Clemens Brentano, together with his friend and brother-in-law Achim von Arnim, is known for the folk poem collection Des Knaben Wunderhorn. Strauss set three poems from the collection, but for Sechs Lieder turned to Brentano's own lyric. Their imagery inspired him to virtuoso vocal composition and intricate piano writing.

Strauss had the voice of Elisabeth Schumann in mind when he composed the songs, and dedicated the collection to her. While the central songs suit Schumann's light coloratura voice, the outer works require more dramatic expression. The Brentano Lieder became Strauss' most significant song collection before his Four Last Songs (1948). They were first published in Berlin in 1919 by Adolph Fürstner. The first five songs were first performed at the Berlin Singakademie on 30 May 1919 by Birgit Engell and pianist Georg Schumann, as part of the first festival Tonkünstlerfest of the association Allgemeiner Deutscher Musikverein after the World War, while the last one was premiered in Dresden on 29 September.

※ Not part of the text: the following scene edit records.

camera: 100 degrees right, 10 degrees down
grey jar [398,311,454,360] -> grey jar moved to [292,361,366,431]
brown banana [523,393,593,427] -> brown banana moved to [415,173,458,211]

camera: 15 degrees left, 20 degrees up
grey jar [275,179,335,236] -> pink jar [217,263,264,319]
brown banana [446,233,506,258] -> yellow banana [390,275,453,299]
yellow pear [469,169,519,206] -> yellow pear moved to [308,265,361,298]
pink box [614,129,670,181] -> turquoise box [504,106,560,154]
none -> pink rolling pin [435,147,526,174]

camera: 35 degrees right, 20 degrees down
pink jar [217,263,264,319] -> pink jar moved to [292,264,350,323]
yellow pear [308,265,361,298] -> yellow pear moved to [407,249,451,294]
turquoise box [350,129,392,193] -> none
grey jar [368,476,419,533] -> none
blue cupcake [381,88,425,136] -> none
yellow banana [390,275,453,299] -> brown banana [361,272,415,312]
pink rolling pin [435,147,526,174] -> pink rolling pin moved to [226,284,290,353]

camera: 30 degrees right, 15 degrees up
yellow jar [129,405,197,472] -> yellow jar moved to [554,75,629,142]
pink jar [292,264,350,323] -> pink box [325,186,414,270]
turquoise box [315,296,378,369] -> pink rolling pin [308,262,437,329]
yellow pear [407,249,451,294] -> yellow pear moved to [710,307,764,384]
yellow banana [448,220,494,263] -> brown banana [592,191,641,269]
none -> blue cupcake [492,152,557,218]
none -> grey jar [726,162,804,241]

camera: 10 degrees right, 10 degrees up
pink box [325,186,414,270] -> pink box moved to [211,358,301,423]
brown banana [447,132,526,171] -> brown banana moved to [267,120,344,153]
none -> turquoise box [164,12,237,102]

Strauss later set the songs for voice and orchestra. He first orchestrated No. 6 in 1933, the others in 1940. He dedicated a manuscript of the five songs to Eugen Antosch on 29 July 1949, writing: "Dem treuen Freunde und Helfer / Eugen Antosch / von seinem dankbaren / Dr. Richard Strauss. / Garmisch 29. Juli 1949" (To the faithful friend and helper E. A. by his grateful R. S.). The score is held by the Juilliard School Library.

== Structure ==
The titles of the songs are:
1. An die Nacht
2. Ich wollt ein Sträußlein binden
3. Säus'le, liebe Myrte!
4. Als mir dein Lied erklang
5. Amor
6. Lied der Frauen

"An die Nacht", with the incipit "Heilige Nacht! Heilige Nacht!" (Holy night), is a poem in three stanzas.

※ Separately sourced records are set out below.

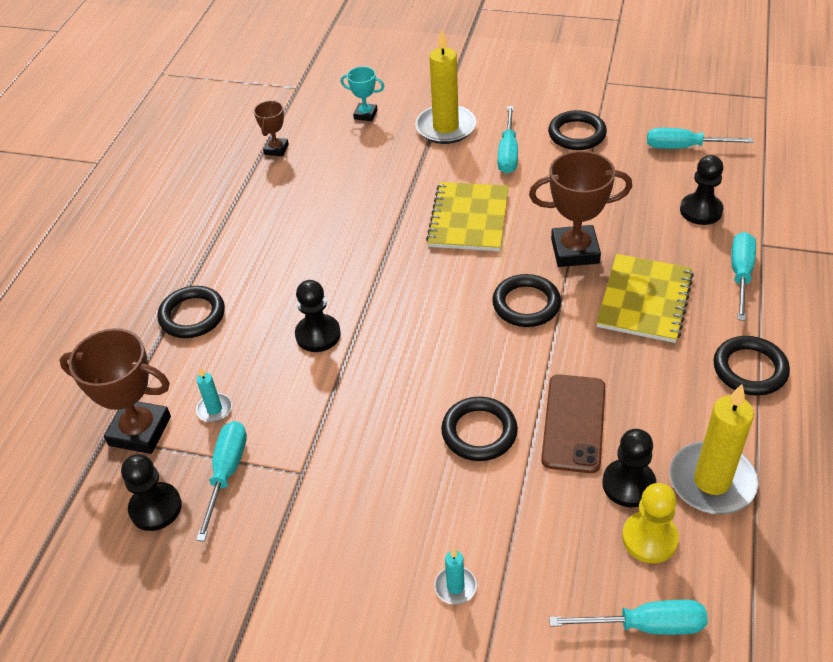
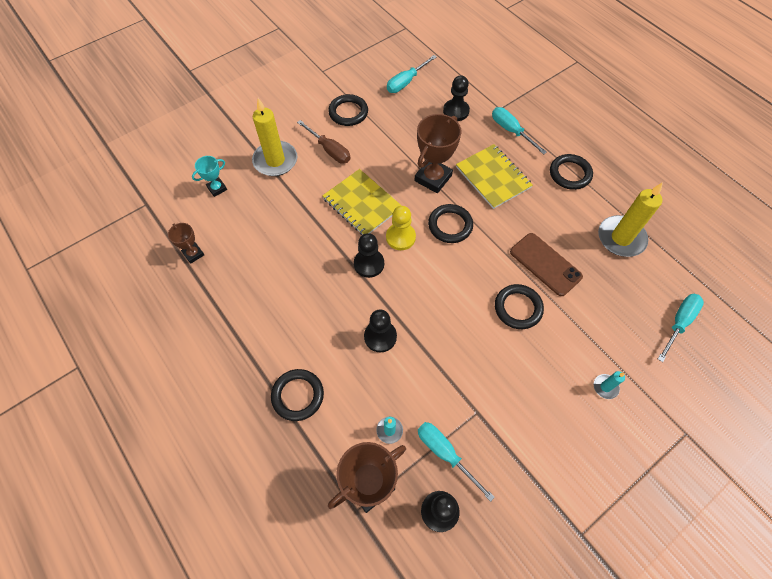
camera: 55 degrees left, 15 degrees up
turquoise screwdriver [498,106,518,174] -> brown screwdriver [297,120,351,164]
black pawn [602,429,656,507] -> black pawn moved to [354,233,384,278]
yellow pawn [622,483,679,563] -> yellow pawn moved to [386,206,416,250]

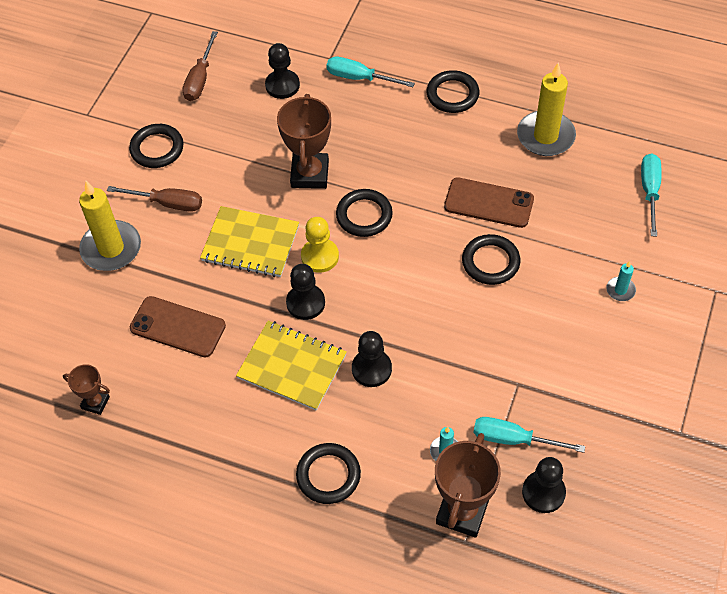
camera: 30 degrees left, 5 degrees down
turquoise trophy [192,156,227,197] -> none
turquoise screwdriver [387,55,437,93] -> brown screwdriver [182,31,218,101]
yellow notebook [456,144,533,209] -> yellow notebook moved to [236,321,347,411]
none -> brown phone [130,296,226,358]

"Ich wollt ein Sträußlein binden" (I meant to make you a posy) is a poem in seven stanzas of four short lines each.

"Säus'le, liebe Myrte!" is a poem in three stanzas, with a longer last stanza.

"Als mir dein Lied erklang" is based on a poem "Dein Lied erklang" in two stanzas, with a shorter second stanza ending on the title line.

"Amor" (Cupid) is based on a poem in three stanzas of six lines each, with the incipit "An dem Feuer saß das Kind" (By the fire sat the child.

"Lied der Frauen" is based on a poem which Brentano had continued "(wenn die Männer im Krieg sind)" (When the men are at war). It is different in topic and expression from the other five, which can be described as love songs. It was not premiered with them in 1919, possible because it was considered too close to the war, and orchestrated separately.